Characterization and optimization of heat engines: Pareto-optimal fronts and universal features
Gustavo A. L. Forão, Jonas Berx, Carlos E. Fiore
TL;DR
This work develops a stochastic-thermodynamics framework for nanoscale heat engines described by discrete Markov dynamics in contact with two reservoirs, incorporating fluctuations and entropy production. It shows that the engine regime can be characterized by the simultaneous minima of the power-fluctuation $\mathrm{var}(\mathcal{P})$ and the entropy-production rate $\langle \dot{\sigma} \rangle$, and extends this view to a four-objective Pareto-front optimization balancing $\langle \mathcal{P} \rangle$, $\eta$, $\langle \dot{\sigma} \rangle$, and $\mathrm{var}(\mathcal{P})$ using the NSGA-II algorithm.
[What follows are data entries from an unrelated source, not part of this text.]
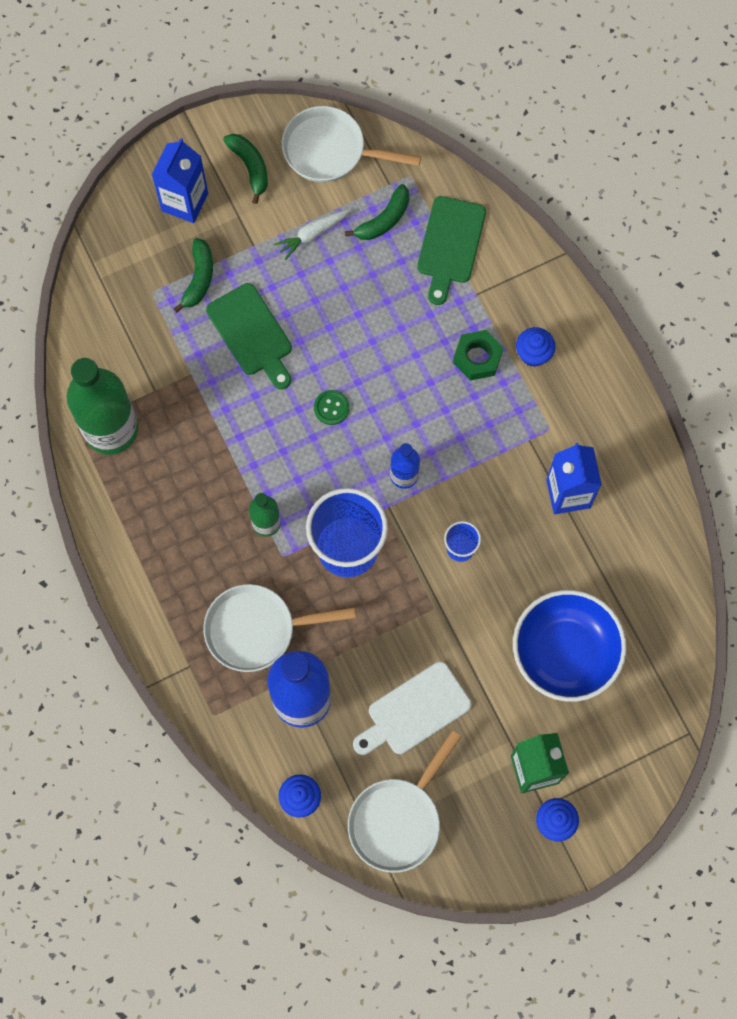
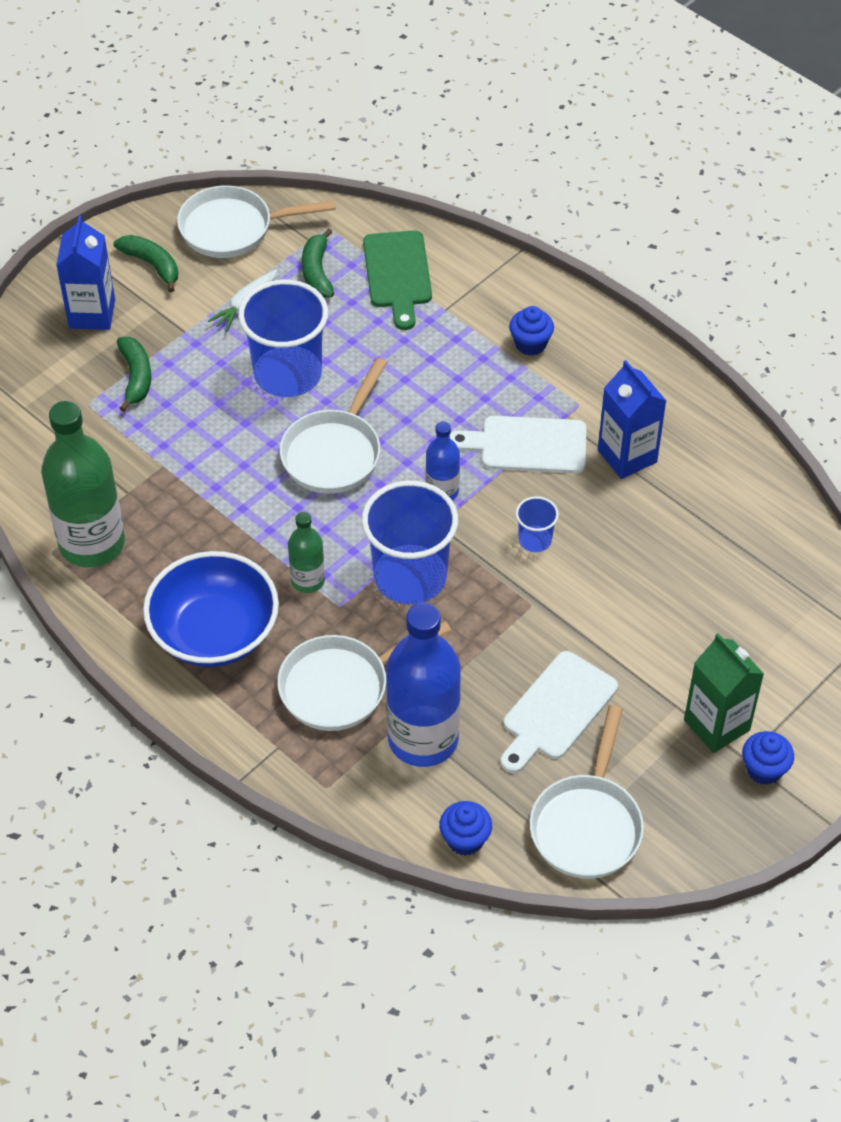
camera: 20 degrees left, 20 degrees down
(252, 334) = (216, 410): green cutting board -> none
(322, 317) = (288, 374): none -> blue cup
(331, 408) = (334, 452): green button -> white pan
(384, 220) = (317, 272): green banana -> green banana turned 150 degrees clockwise
(477, 358) = (472, 364): green nut -> none
(490, 454) = (527, 445): none -> white cutting board
(565, 652) = (695, 603): blue bowl -> blue bowl (214, 632)

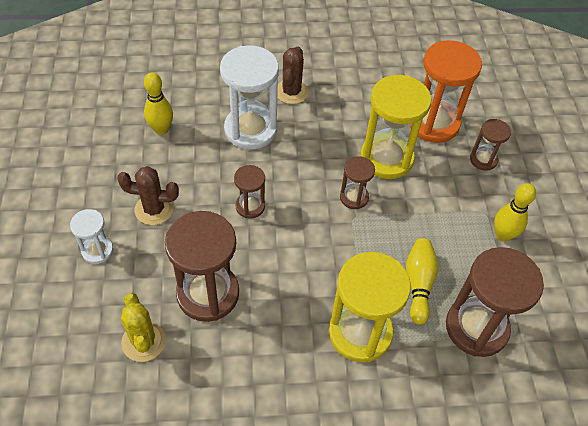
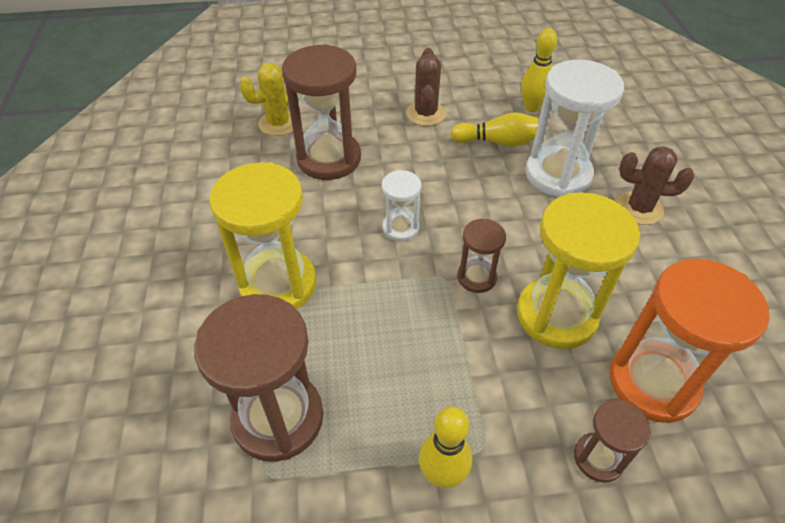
camera: 90 degrees right, 5 degrees down
(97, 250) = (373, 86): white hourglass -> white hourglass (400, 228)
(250, 206) = (443, 181): brown hourglass -> none
(418, 284) = (346, 348): yellow bowling pin -> yellow bowling pin (499, 142)

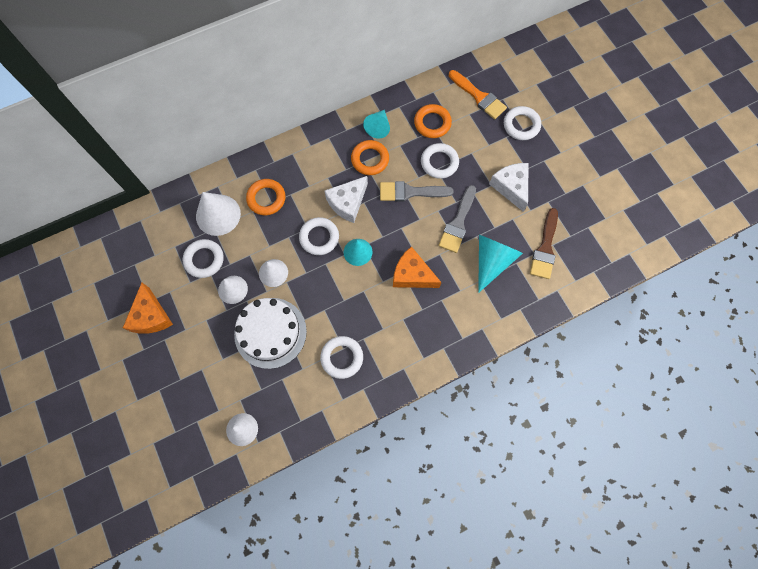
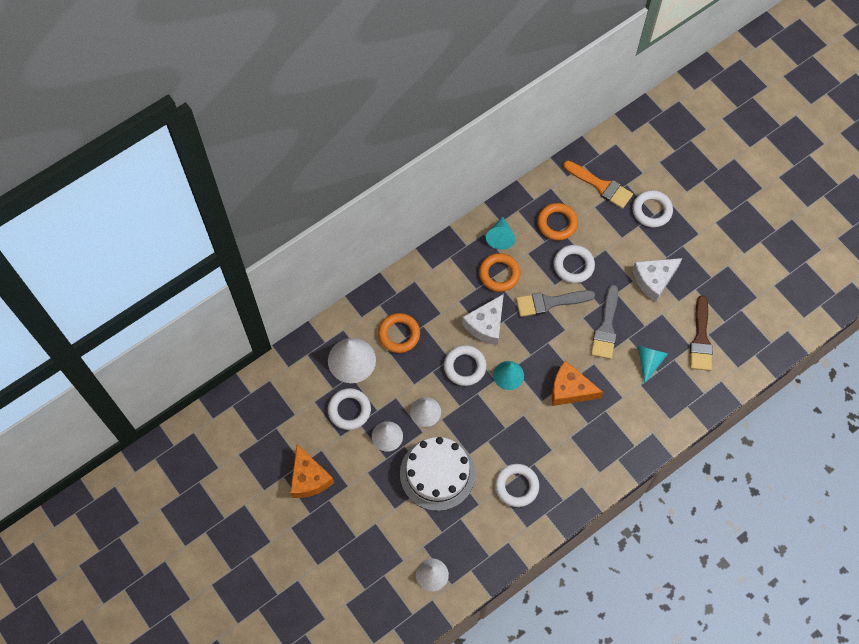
camera: 10 degrees left, 5 degrees down
(492, 261) = (649, 361): turquoise cone -> turquoise cone, size x0.64
(511, 187) = (654, 280): white cheese -> white cheese turned 90 degrees counterclockwise

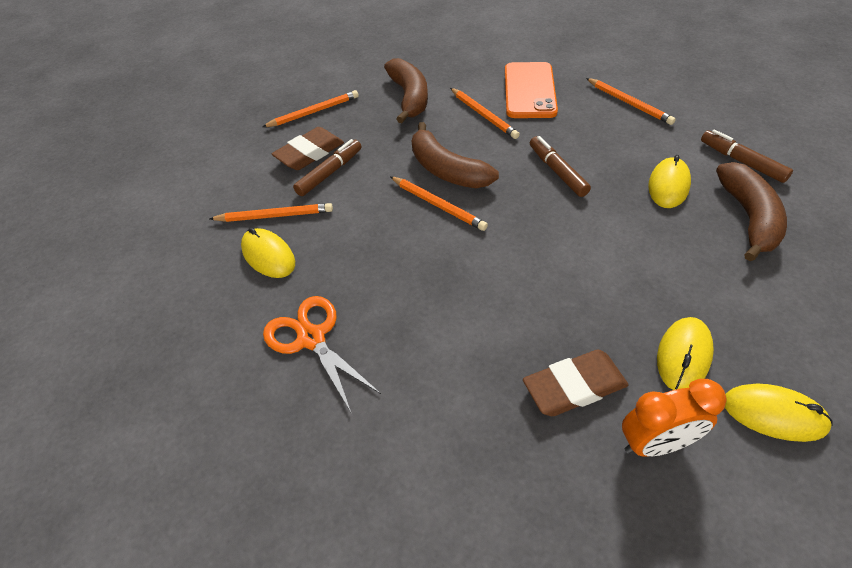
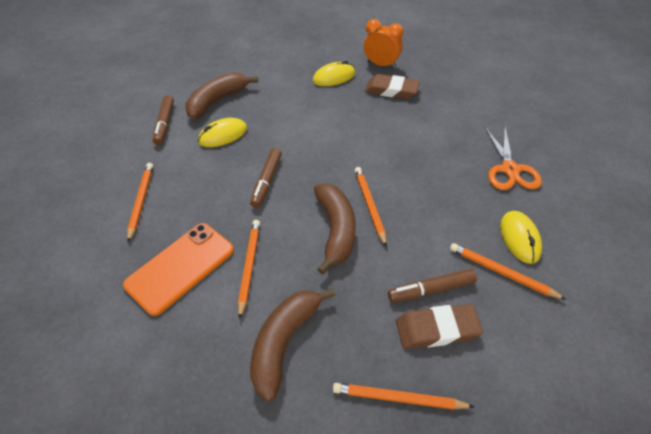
camera: 145 degrees left, 0 degrees up
(773, 414) = (328, 52): yellow mouse -> none

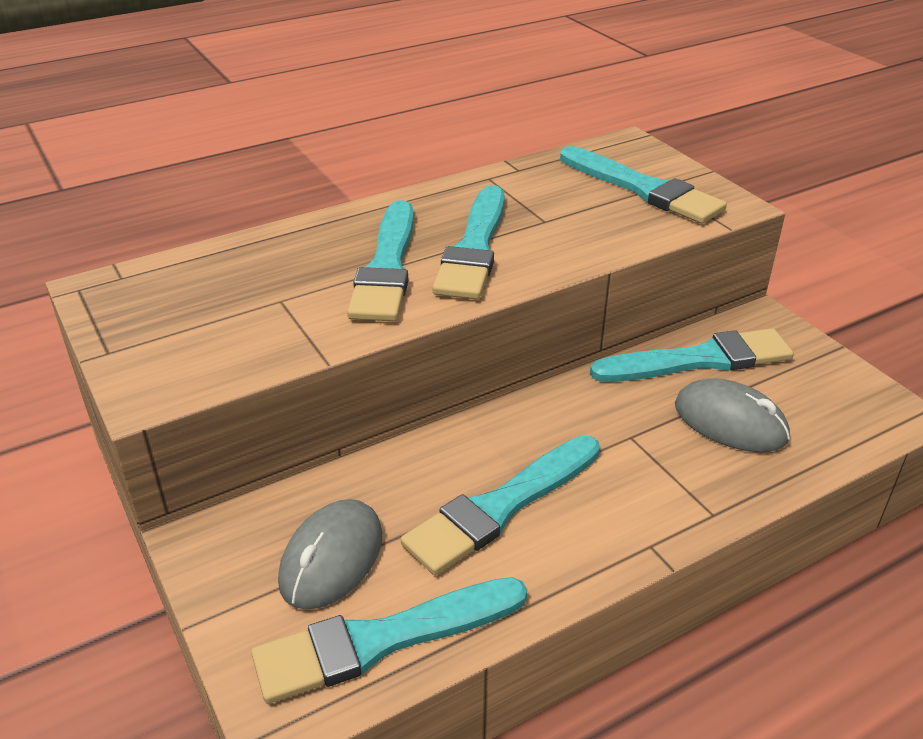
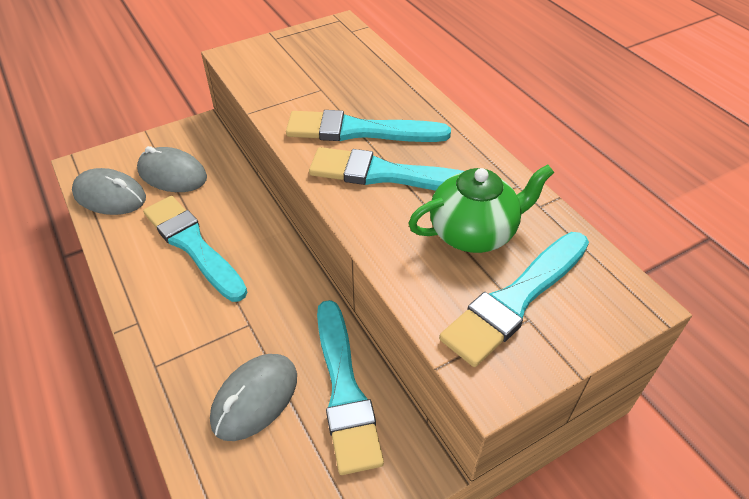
camera: 90 degrees right, 10 degrees up
(382, 640) = (110, 196): turquoise brush -> grey mouse
(562, 203) = (474, 233): none -> green teapot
The paper provides explicit results for two-state and three-state non-interacting systems and explores collective interacting systems, revealing how Pareto fronts transition from convex to locally concave as driving and parameter freedom increase, akin to protocol phase transitions. Collectively, the results connect thermodynamic uncertainty relations with multi-objective optimization, offering design principles for robustly optimized nanoscale heat engines and guiding future work on periodically driven and reservoir-asymmetric systems.
Abstract
Characterizing and optimizing nanoscopic heat engines require an appropriate understanding of the interplay between power, efficiency, entropy production and fluctuations. Despite significant recent advancements, including linear stochastic thermodynamics and thermodynamic uncertainty relations (TURs), a complete scenario remains elusive. In this work, we give a further step by showing that, under certain common and general conditions, the heat engine regime can be characterized by the minima of power fluctuations and entropy production, which together delimit its optimal performance, achieved when these conditions are fully satisfied. Conversely, when these conditions are not strictly met, the occurrence of the minimum still approximately describes the system, suggesting a broader range of applicability. Contrasting with most of studies in which the system optimization is carried out solely taking into account the power and efficiency, we introduce a multi-objective optimization framework based on Pareto fronts, also considering the role of fluctuation and dissipation. Our results reveal a general trend: while simultaneous optimization over a few parameters typically yields convex Pareto fronts, these fronts become concave as more parameters are varied freely and non-conservative driving becomes significant. Illustrating our findings, we consider simple two and three state systems as well as richer collective systems, exhibiting novel aspects of optimizations and protocol phase transitions.